▶ TASK DETAILS
A faithful copy of all the data is the goal; omit the pictures.

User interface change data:
+ + + +

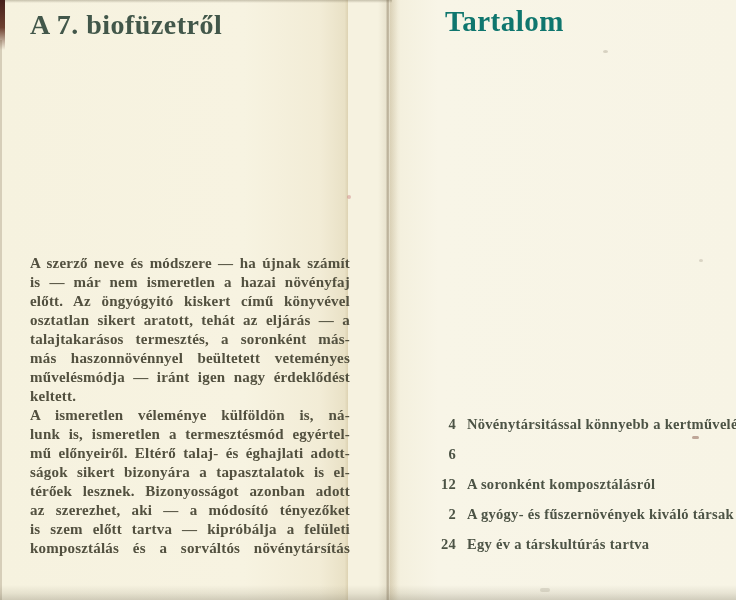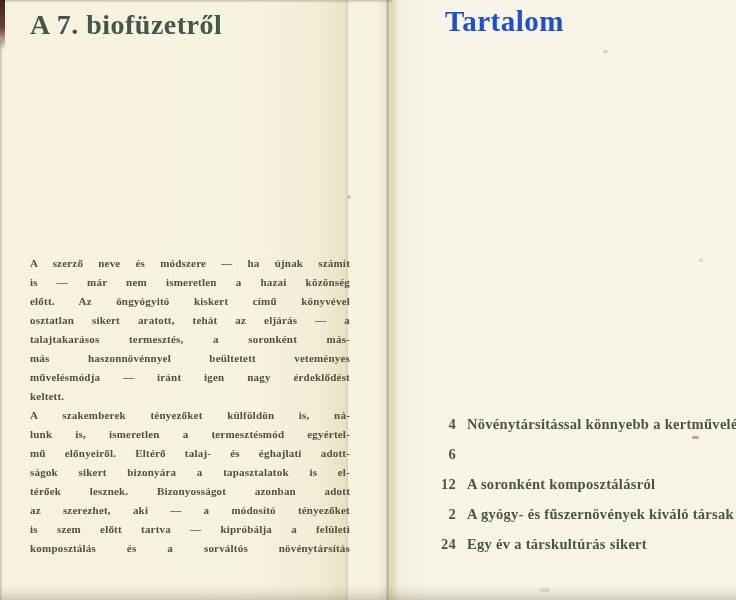--- a/index.html
+++ b/index.html
@@ -38,21 +38,21 @@
     letter-spacing: 0.5px;
     white-space: nowrap;
   }
   .titleL { left: 30px; top: 9px; font-size: 28px; }
   .titleR { left: 445px; top: 5px; font-size: 29px; }
 
   .body-text {
     position: absolute; left: 30px; top: 254px; width: 320px;
   }
   .body-line {
-    font-size: 11px;
+    font-size: 15px;
     font-weight: bold;
     line-height: 19px;
     letter-spacing: 0.2px;
     text-align: justify;
     text-align-last: justify;
     white-space: normal;
   }
   .body-line.para-end { text-align-last: left; }
 
   .toc {
@@ -101,62 +101,62 @@
 </head>
 <body>
 
 <div class="scan">
 
   <div class="page-left">
     <div class="titleL" style="color: rgb(66, 87, 74);">A 7. biofüzetről</div>
 
     <div class="body-text" style="color: rgb(82, 80, 63);">
       <div class="body-line">A szerző neve és módszere — ha újnak számít</div>
-      <div class="body-line">is — már nem ismeretlen a hazai közönség</div>
+      <div class="body-line">is — már nem ismeretlen a hazai növényfaj</div>
       <div class="body-line">előtt. Az öngyógyitó kiskert című könyvével</div>
       <div class="body-line">osztatlan sikert aratott, tehát az eljárás — a</div>
       <div class="body-line">talajtakarásos termesztés, a soronként más-</div>
       <div class="body-line">más haszonnövénnyel beültetett veteményes</div>
       <div class="body-line">művelésmódja — iránt igen nagy érdeklődést</div>
       <div class="body-line para-end">keltett.</div>
 
-      <div class="body-line">A szakemberek tényezőket külföldön is, ná-</div>
+      <div class="body-line">A ismeretlen véleménye külföldön is, ná-</div>
       <div class="body-line">lunk is, ismeretlen a termesztésmód egyértel-</div>
       <div class="body-line">mű előnyeiről. Eltérő talaj- és éghajlati adott-</div>
       <div class="body-line">ságok sikert bizonyára a tapasztalatok is el-</div>
       <div class="body-line">térőek lesznek. Bizonyosságot azonban adott</div>
       <div class="body-line">az szerezhet, aki — a módosító tényezőket</div>
       <div class="body-line">is szem előtt tartva — kipróbálja a felületi</div>
       <div class="body-line">komposztálás és a sorváltós növénytársítás</div>
     </div>
   </div>
 
   <div class="page-right"></div>
 
-  <div class="titleR" style="color: #1d4ed8;">Tartalom</div>
+  <div class="titleR" style="color: #0f766e;">Tartalom</div>
 
   <div class="toc" style="color: rgb(76, 83, 69);">
     <div class="toc-row">
       <span class="toc-num">4</span>
       <span class="toc-label">Növénytársitással könnyebb a kertművelés</span>
     </div>
     <div class="toc-row">
       <span class="toc-num">6</span>
     </div>
     <div class="toc-row">
       <span class="toc-num">12</span>
       <span class="toc-label">A soronként komposztálásról</span>
     </div>
     <div class="toc-row">
       <span class="toc-num">2</span>
       <span class="toc-label">A gyógy- és fűszernövények kiváló társak</span>
     </div>
     <div class="toc-row">
       <span class="toc-num">24</span>
-      <span class="toc-label">Egy év a társkultúrás sikert</span>
+      <span class="toc-label">Egy év a társkultúrás tartva</span>
     </div>
   </div>
 
   <div class="gutter"></div>
   <div class="edge-top"></div>
   <div class="edge-left-top"></div>
   <div class="edge-left"></div>
   <div class="edge-bottom"></div>
   <div class="speck speck-1"></div>
   <div class="speck speck-2"></div>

+ + + +

▶ ANSWER FOR THE TASK
--- a/index.html
+++ b/index.html
@@ -38,21 +38,21 @@
     letter-spacing: 0.5px;
     white-space: nowrap;
   }
   .titleL { left: 30px; top: 9px; font-size: 28px; }
   .titleR { left: 445px; top: 5px; font-size: 29px; }
 
   .body-text {
     position: absolute; left: 30px; top: 254px; width: 320px;
   }
   .body-line {
-    font-size: 11px;
+    font-size: 15px;
     font-weight: bold;
     line-height: 19px;
     letter-spacing: 0.2px;
     text-align: justify;
     text-align-last: justify;
     white-space: normal;
   }
   .body-line.para-end { text-align-last: left; }
 
   .toc {
@@ -101,62 +101,62 @@
 </head>
 <body>
 
 <div class="scan">
 
   <div class="page-left">
     <div class="titleL" style="color: rgb(66, 87, 74);">A 7. biofüzetről</div>
 
     <div class="body-text" style="color: rgb(82, 80, 63);">
       <div class="body-line">A szerző neve és módszere — ha újnak számít</div>
-      <div class="body-line">is — már nem ismeretlen a hazai közönség</div>
+      <div class="body-line">is — már nem ismeretlen a hazai növényfaj</div>
       <div class="body-line">előtt. Az öngyógyitó kiskert című könyvével</div>
       <div class="body-line">osztatlan sikert aratott, tehát az eljárás — a</div>
       <div class="body-line">talajtakarásos termesztés, a soronként más-</div>
       <div class="body-line">más haszonnövénnyel beültetett veteményes</div>
       <div class="body-line">művelésmódja — iránt igen nagy érdeklődést</div>
       <div class="body-line para-end">keltett.</div>
 
-      <div class="body-line">A szakemberek tényezőket külföldön is, ná-</div>
+      <div class="body-line">A ismeretlen véleménye külföldön is, ná-</div>
       <div class="body-line">lunk is, ismeretlen a termesztésmód egyértel-</div>
       <div class="body-line">mű előnyeiről. Eltérő talaj- és éghajlati adott-</div>
       <div class="body-line">ságok sikert bizonyára a tapasztalatok is el-</div>
       <div class="body-line">térőek lesznek. Bizonyosságot azonban adott</div>
       <div class="body-line">az szerezhet, aki — a módosító tényezőket</div>
       <div class="body-line">is szem előtt tartva — kipróbálja a felületi</div>
       <div class="body-line">komposztálás és a sorváltós növénytársítás</div>
     </div>
   </div>
 
   <div class="page-right"></div>
 
-  <div class="titleR" style="color: #1d4ed8;">Tartalom</div>
+  <div class="titleR" style="color: #0f766e;">Tartalom</div>
 
   <div class="toc" style="color: rgb(76, 83, 69);">
     <div class="toc-row">
       <span class="toc-num">4</span>
       <span class="toc-label">Növénytársitással könnyebb a kertművelés</span>
     </div>
     <div class="toc-row">
       <span class="toc-num">6</span>
     </div>
     <div class="toc-row">
       <span class="toc-num">12</span>
       <span class="toc-label">A soronként komposztálásról</span>
     </div>
     <div class="toc-row">
       <span class="toc-num">2</span>
       <span class="toc-label">A gyógy- és fűszernövények kiváló társak</span>
     </div>
     <div class="toc-row">
       <span class="toc-num">24</span>
-      <span class="toc-label">Egy év a társkultúrás sikert</span>
+      <span class="toc-label">Egy év a társkultúrás tartva</span>
     </div>
   </div>
 
   <div class="gutter"></div>
   <div class="edge-top"></div>
   <div class="edge-left-top"></div>
   <div class="edge-left"></div>
   <div class="edge-bottom"></div>
   <div class="speck speck-1"></div>
   <div class="speck speck-2"></div>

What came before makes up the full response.